Background
As part of T417694 (one-time cleanup of event_sanitized), event_sanitized.netflow was identified as the largest dataset in the namespace by file count and one of the top two by size, with no retention policy in place:
- ~4.8M files (~14% of all files in event_sanitized)
- ~9,921 GB (~9.7 TB)
- Actively written, data goes back to 2020
All other concerning datasets in event_sanitized have been cleaned up. This task tracks establishing and implementing a rolling retention window for netflow.
Per-year breakdown
| Year | Files | Size |
|---|---|---|
| 2020 | 35,792 | 371 GB |
| 2021 | 288,412 | 1,587 GB |
| 2022 | 671,913 | 1,566 GB |
| 2023 | 790,049 | 1,653 GB |
| 2024 | 1,322,985 | 2,051 GB |
| 2025 | 1,484,401 | 2,358 GB |
| 2026 | 399,417 | 678 GB (partial year) |
Proposed approach
Apply a 3-year rolling window — automatically drop netflow data older than 3 years. This would immediately free approximately 996K files and ~3.5 TB (years 2020–2022), with ongoing savings as old years roll off.
Impact on Druid
This would not affect current Druid data — what is already loaded in Druid stays there regardless of what we delete from HDFS/Hive. However, in the event that a Druid backfill is ever needed, it would only be possible within the rolling window. netflow data older than 3 years would be unrecoverable from Hive.
Key findings from T231339
From the original netflow sanitization setup discussion in T231339:
- The primary consumers of netflow data are SRE/network teams using Druid/Turnilo for traffic engineering and DDoS detection — not direct Hive queries.
- When asked whether any periodic jobs consume the HDFS data or Hive table directly, the answer was "Nop" (T231339#1623421).

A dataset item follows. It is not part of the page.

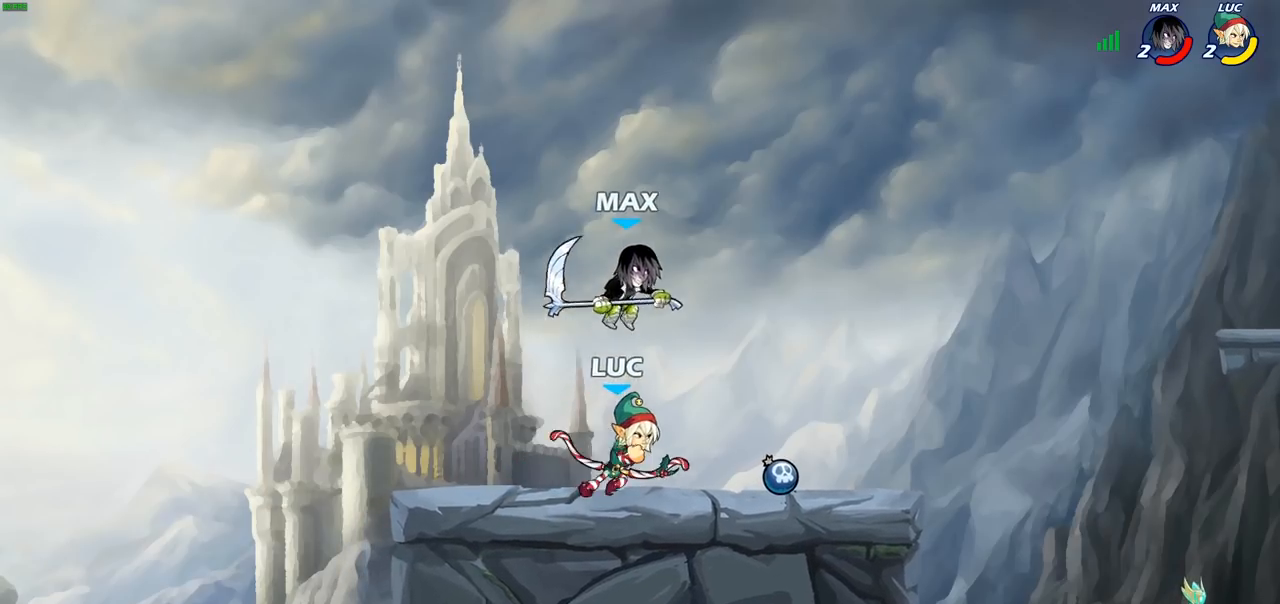
{"buttons": ["SQUARE"], "left_stick": "right", "right_stick": "center", "events": [[333, "left_stick", "up"], [400, "left_stick", "up-left"], [500, "SQUARE", "down"], [500, "left_stick", "right"]]}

- @ayounsi noted the desire to keep traffic engineering data "for as long as possible" for historical trends, but acknowledged DDoS detection data can be dropped more quickly.
A 3-year window seems like a reasonable middle ground: it preserves meaningful historical coverage for trend analysis while capping growth.
Next steps
- Check with @ayounsi / SRE network team whether a 3-year rolling window would work for them
- Implement automatic purge job (similar to existing data_purge puppet jobs)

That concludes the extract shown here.